For me there is a clear distinction between client and server. The client is the device where users are running the app, and the server is the computer (or computers) hosting the POD. I know there are Solid apps running on servers, but those don't rely entirely on the Solid protocol and have a centralized dependency.

When I say "client" I mean persons using the app, not bots or server-side scripts. Maybe that's not the technical definition of a client then, in which case I guess that's what you meant? That a "client" could be a server-side script or a bot for example?

The case you describe, can run perfectly on a service. We could imagine that there are many such services in the network that allow you to register such scripts, and those services can access pods.

I agree it would be possible to accomplish what I'm describing with services, but this also falls under the umbrella of using specialized servers.

For example, if I make an app that only relies on the Solid protocol, users can log in using their account from any POD. That could be a POD hosted in solidcommunity.net or it could be a POD running in a local network (in which case, they don't even need to have internet access to use the app).
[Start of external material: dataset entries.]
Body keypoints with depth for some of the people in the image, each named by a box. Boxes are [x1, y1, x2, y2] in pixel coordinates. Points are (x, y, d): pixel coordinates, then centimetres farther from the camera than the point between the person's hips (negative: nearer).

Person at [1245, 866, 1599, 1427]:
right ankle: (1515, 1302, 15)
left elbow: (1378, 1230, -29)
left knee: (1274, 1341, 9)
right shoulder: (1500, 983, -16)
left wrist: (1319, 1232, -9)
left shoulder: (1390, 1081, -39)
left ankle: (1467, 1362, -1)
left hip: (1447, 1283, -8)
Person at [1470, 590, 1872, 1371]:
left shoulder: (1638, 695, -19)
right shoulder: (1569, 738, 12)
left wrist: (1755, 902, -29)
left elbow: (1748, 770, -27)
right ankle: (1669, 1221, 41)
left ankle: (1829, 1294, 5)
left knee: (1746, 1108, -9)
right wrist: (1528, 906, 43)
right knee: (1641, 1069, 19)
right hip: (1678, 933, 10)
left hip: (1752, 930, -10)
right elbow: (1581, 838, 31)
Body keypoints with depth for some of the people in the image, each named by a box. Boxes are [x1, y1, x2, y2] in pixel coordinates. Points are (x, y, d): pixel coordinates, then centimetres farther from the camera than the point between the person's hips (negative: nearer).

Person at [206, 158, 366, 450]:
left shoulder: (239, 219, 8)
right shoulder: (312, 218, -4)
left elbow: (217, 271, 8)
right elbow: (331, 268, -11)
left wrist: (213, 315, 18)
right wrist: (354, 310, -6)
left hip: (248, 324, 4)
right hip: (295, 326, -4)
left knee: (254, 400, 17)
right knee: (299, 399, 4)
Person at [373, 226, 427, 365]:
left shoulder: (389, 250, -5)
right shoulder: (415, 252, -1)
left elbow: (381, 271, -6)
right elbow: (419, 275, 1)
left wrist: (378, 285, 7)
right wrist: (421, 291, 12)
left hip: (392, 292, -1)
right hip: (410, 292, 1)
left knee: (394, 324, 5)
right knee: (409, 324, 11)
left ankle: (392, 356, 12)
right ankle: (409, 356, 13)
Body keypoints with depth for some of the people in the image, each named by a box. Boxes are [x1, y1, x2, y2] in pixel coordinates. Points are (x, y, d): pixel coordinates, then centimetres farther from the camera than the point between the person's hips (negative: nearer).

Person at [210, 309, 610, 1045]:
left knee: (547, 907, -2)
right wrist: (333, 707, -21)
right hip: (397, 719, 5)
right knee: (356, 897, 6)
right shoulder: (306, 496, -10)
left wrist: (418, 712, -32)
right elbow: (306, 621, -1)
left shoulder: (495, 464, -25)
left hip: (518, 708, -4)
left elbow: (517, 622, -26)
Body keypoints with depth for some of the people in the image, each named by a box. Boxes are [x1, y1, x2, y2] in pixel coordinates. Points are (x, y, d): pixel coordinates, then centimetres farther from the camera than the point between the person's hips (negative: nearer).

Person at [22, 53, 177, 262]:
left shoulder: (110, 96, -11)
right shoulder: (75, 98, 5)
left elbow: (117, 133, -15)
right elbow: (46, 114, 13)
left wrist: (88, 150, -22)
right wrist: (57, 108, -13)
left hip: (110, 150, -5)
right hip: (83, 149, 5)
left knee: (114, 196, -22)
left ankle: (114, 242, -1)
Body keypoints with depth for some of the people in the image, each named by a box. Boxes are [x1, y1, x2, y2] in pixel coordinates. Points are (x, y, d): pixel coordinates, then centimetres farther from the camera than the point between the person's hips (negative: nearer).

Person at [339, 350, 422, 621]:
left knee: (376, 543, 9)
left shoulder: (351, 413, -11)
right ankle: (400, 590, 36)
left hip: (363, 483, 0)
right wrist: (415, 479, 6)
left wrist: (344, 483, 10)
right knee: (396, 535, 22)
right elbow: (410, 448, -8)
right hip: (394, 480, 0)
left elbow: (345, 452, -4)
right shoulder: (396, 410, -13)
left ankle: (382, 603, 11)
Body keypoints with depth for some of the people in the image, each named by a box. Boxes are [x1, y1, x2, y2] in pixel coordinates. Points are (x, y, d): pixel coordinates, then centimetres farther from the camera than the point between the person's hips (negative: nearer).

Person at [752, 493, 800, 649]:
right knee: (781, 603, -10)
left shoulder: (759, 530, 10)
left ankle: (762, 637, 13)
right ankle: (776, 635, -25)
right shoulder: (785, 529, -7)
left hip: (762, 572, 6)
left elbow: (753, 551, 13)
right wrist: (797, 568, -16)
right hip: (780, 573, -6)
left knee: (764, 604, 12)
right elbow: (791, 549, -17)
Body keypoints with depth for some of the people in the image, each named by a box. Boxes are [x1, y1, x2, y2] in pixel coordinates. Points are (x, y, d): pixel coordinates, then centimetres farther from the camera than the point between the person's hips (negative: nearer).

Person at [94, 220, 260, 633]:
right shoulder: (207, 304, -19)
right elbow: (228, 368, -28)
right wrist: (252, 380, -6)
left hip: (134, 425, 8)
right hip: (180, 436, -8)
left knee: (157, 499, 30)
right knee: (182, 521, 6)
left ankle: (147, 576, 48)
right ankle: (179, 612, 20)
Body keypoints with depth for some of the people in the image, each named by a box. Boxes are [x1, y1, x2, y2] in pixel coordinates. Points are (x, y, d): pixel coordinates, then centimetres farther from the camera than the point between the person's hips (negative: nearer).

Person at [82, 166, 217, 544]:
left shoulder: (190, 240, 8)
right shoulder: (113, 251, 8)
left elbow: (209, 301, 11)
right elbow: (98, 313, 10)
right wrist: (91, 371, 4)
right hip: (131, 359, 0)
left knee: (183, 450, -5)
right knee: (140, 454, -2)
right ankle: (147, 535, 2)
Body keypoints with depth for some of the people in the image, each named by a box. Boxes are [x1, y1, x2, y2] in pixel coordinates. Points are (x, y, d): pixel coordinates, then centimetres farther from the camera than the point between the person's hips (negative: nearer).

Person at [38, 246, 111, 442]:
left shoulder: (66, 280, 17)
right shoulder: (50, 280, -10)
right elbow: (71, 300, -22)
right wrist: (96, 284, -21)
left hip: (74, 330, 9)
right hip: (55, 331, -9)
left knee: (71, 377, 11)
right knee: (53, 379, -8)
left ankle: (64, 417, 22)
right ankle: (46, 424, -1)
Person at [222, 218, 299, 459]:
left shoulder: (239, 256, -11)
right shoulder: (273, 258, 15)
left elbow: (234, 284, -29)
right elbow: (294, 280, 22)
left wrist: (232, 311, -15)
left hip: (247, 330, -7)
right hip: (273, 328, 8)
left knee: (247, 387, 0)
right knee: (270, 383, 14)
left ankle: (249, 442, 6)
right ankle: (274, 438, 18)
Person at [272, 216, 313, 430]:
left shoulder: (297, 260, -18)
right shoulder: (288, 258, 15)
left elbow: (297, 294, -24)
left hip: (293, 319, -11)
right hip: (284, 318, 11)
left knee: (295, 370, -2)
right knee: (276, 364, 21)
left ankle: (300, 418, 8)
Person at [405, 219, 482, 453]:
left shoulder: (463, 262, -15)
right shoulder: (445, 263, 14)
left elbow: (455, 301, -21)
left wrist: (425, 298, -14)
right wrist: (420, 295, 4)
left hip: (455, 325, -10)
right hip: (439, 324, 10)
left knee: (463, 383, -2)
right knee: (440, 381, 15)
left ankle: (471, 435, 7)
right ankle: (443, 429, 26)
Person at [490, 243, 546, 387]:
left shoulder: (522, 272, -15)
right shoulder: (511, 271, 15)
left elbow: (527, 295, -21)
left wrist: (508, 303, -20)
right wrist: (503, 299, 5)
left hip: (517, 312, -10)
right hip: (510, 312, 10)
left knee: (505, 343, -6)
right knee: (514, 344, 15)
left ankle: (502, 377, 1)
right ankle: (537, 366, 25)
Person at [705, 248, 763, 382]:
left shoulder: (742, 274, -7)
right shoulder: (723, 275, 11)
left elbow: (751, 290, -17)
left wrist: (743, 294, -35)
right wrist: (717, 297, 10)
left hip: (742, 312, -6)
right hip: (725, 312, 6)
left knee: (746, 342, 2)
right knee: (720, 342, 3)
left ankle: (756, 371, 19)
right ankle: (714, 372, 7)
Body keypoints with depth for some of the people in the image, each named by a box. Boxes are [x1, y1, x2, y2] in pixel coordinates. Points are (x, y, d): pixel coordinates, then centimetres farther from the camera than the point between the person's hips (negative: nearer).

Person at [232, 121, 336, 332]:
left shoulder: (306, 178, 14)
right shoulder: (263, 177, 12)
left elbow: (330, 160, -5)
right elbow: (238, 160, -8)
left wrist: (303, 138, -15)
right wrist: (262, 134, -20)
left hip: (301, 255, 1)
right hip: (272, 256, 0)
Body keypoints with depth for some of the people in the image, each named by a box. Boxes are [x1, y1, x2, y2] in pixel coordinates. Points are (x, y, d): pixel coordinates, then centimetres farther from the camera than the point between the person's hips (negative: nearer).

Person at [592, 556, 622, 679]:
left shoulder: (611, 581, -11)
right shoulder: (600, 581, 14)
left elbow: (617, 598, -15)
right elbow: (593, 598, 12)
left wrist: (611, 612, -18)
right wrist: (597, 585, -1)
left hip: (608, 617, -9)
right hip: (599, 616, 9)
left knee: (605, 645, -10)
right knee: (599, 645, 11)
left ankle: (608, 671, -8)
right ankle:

However, if the app relies on some service, this creates another dependency that is outside of the app/POD combo.

I think that's a problem because this new dependency either becomes a centralized dependency (if the developer hard-codes the service url), or yet another choice for users to configure (it's hard enough to make them choose a POD provider).

NoelDeMartin commented 2 years ago

Thanks for clarifying @RubenVerborgh.

In that case, I guess the term "client" does not encompass what I'm trying to say; I'm not sure what's the technical term for that (if there is even one). End-user device? The scenario I'm trying to describe is any given person who's not technically savvy and doesn't own a server nor has the ability/inclination to install anything other than an app (in this case, what I was calling "client": the Solid app).

What I would like is the ability to handle use-cases such as the ones I described initially relying only on the Solid protocol. If I have to rely on anyting else than the user having a pod and a device to run my app, that's a bummer.

But yes, I agree that Solid apps don't have to be like that, and those limitations don't really exist. That's just what I would like to see in an ideal world. Although I know how difficult it is to integrate something like this in the protocol, I just want to get the conversation started.

In any case, I think we agree in spirit, I'm just not expressing the technicalities correctly :).